De quebra, o desemprego, embora tenha diminuído, ainda é elevado, passando a faixa dos 13%. Esse é o índice oficial, pois o governo não contabiliza os 2,2 milhões de adultos que recebem o subsídio desemprego de US$ 50 mensais. Se eles fossem incluídos no suavizado cálculo oficial, o desemprego atingiria 20% da população economicamente ativa. Como se fosse pouco, para a maioria dos empresários o crédito ainda é escasso.

Comentários otimistas provenientes do exterior, como os realizados recentemente pelo Citibank, indicando que a Argentina era um lugar mais apropriado do que o Brasil para investimentos são olhados com ceticismo deste lado da fronteira. O consultor financeiro Norberto Sosa, da Raymond James, disse ao Estado que "muitas vezes as pessoas tomam decisões com uma memória muito curta."

Segundo Sosa, "se olharmos o crescimento que estas duas economias tiveram, o negócio é outro, já que o Brasil cresceu 0,5% em 2003 e cerca de 4,9% em 2004."

Na opinião do consultor, se forem acumulados os dois anos, o Brasil cresceu 5,4%. Paralelamente, a Argentina, somando 2003 e 2004, cresceu 17%. "Mas, se olharmos um pouco mais atrás, a partir do ano 2002, veremos que o acumulado argentino foi de 6,1%, enquanto o brasileiro foi de 7,4%. E, se levarmos em conta o acumulado desde 2001, o Brasil cresceu 8,7% e a Argentina somente 1,7%."

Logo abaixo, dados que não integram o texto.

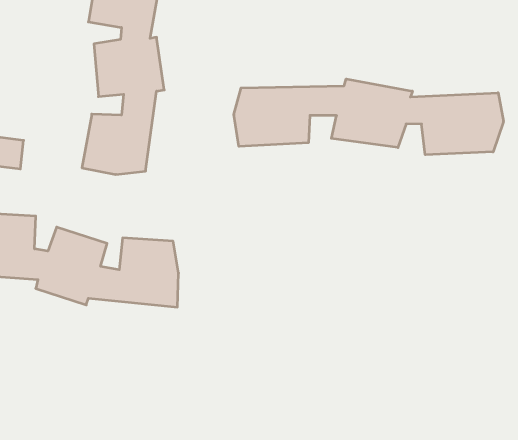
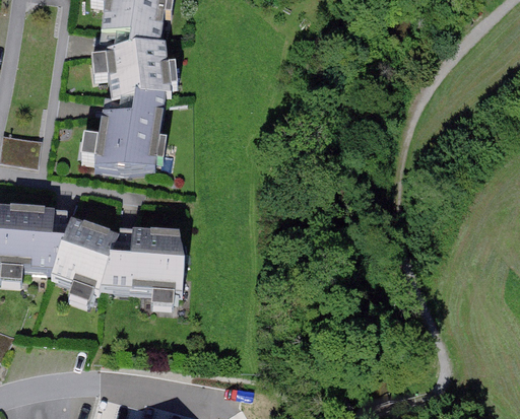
building: [234,79,503,155] -> none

Segundo Sosa, o Brasil se comportou bem e cresceu quatro vezes mais do que a Argentina. "As pessoas parecem esquecer que a Argentina teve uma queda de 4,4% do PIB em 2001 e de quase 11% em 2002. Além disso, o Brasil está iniciando 2005 com uma dívida que é de 52% do PIB, enquanto a Argentina tem uma dívida de 150% do PIB."

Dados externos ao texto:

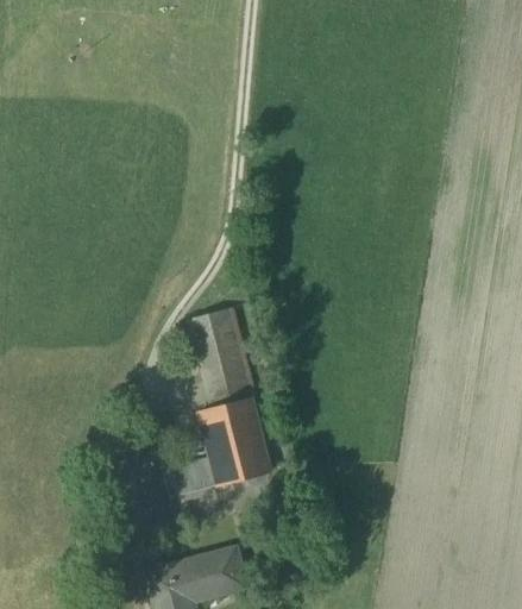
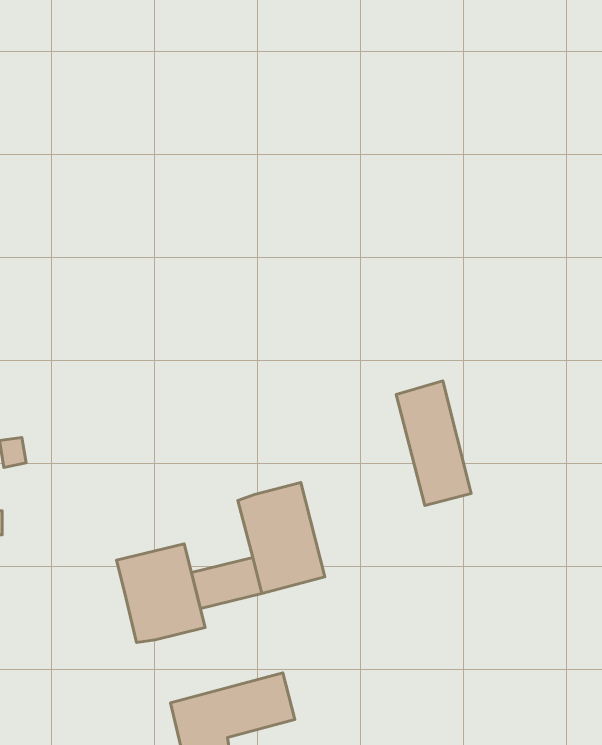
building: [193,308,252,407] -> [396,381,471,505]
building: none -> [116,544,205,643]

Para Sosa, mesmo que a operação de troca de títulos seja um sucesso, a dívida argentina ficará em 78% do PIB, ainda acima da proporção que o Brasil tem. Por isso, disse ele, "é injusto quando reclamam ao presidente Lula de que supostamente a Argentina cresceu muito e o Brasil pouco."

Dante Sica, diretor do Centro de Estudos Bonaerenses (CEB), disse que não há um milagre argentino. "O país está se recuperando, coisa muito diferente". Ele rejeita as afirmações de que o calote foi bom para o país. "É preciso que as pessoas entendam que o calote não foi bom para a Argentina. Com um contexto político interno diferente e um hipotético cenário financeiro de baixas taxas internacionais, o calote teria sido evitado."